Connections to Earlier Topics

  • Domain / Range review (previously studied).

  • Scatter plots used for visual pattern recognition.

  • Slope concepts reappear in the context of linear parent.

Ethical / Practical Implications Discussed

  • None explicitly; focus is procedural fluency & graph interpretation.

Numerical & Algebraic References Captured

  • Temperature model: starts 43^\circ!F at 8 a.m.; increases 2^\circ!F each hour for 7 h (linear).

  • Car value: f(x)=10{,}000-250x^2 (quadratic depreciation).

  • Basketball shot: f(t)=-16t^2+32t+5.2 (vertical motion under gravity).

  • Chainsaw fuel data: y decreases linearly from 15 oz to 0 oz; empty at x=50 min.

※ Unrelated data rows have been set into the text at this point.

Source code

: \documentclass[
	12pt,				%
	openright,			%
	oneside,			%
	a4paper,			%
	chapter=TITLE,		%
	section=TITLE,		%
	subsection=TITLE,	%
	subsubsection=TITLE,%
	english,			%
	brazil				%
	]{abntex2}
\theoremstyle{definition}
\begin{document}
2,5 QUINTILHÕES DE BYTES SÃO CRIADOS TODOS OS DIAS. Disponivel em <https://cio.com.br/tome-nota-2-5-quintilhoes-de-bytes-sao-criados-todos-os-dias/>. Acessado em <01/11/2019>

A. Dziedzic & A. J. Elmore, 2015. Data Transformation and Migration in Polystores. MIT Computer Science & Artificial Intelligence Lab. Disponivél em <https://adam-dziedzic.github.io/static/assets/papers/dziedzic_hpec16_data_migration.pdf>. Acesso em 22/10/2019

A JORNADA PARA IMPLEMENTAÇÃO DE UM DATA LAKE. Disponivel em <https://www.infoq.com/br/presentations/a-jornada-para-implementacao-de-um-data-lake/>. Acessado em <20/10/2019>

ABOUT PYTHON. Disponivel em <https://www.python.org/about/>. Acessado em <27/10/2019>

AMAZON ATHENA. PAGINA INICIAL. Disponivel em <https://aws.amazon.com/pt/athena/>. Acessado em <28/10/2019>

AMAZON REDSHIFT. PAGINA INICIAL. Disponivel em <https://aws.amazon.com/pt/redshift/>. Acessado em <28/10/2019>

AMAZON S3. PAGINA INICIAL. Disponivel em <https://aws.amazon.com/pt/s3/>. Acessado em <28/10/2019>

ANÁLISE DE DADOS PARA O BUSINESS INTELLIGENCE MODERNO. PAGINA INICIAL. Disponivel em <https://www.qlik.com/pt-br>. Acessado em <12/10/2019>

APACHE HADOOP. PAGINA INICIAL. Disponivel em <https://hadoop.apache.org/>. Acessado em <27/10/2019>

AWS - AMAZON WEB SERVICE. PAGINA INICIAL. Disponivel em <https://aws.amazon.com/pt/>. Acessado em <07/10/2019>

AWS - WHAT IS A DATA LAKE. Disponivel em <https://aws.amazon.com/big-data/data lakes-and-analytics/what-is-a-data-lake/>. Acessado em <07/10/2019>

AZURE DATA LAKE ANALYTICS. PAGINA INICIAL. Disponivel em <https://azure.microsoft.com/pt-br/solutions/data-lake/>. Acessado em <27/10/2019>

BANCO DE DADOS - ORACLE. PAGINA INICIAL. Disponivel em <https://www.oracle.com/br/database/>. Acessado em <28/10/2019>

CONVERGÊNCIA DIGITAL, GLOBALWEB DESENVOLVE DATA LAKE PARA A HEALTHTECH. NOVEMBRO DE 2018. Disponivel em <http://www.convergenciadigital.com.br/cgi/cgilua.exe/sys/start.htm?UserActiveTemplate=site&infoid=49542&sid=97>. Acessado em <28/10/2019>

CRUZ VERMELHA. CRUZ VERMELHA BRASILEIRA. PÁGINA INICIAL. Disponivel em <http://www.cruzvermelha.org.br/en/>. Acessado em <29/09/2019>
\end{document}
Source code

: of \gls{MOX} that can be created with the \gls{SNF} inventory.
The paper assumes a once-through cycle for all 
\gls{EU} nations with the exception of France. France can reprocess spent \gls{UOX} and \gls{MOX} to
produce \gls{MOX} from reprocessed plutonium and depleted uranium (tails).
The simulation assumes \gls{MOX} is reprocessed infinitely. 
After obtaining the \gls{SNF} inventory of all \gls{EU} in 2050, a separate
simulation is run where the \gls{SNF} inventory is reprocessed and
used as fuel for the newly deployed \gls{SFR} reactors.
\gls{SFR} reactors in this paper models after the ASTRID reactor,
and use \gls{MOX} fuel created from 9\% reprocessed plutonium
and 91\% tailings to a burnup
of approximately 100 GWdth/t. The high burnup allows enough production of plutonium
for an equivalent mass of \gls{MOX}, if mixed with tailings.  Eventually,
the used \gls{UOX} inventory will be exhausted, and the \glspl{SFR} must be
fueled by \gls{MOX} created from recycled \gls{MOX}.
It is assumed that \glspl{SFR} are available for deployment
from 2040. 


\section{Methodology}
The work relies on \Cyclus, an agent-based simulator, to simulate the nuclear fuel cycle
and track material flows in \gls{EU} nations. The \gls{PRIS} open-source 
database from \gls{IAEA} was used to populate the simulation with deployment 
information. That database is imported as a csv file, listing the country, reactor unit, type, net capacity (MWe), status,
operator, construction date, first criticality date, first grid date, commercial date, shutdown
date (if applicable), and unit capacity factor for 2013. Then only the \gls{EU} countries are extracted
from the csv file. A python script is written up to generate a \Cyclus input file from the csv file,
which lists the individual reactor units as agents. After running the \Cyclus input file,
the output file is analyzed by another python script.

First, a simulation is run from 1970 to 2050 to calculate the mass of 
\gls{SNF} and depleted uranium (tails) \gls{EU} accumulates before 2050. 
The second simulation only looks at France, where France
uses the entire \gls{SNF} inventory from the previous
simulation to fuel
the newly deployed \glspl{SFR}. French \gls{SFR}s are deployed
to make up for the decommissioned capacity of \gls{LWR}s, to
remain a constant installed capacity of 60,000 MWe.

Quick Reference – Identifying Transformation Types

Form

Transformation

f(x)+k

up/down by k

f(x-h)

right/left by h

-f(x)

reflect in x–axis

f(-x)

reflect in y–axis

k\,f(x),\;k>1

vertical stretch

k\,f(x),\;0<k<1

vertical shrink

Use these templates to decode any function’s graph quickly.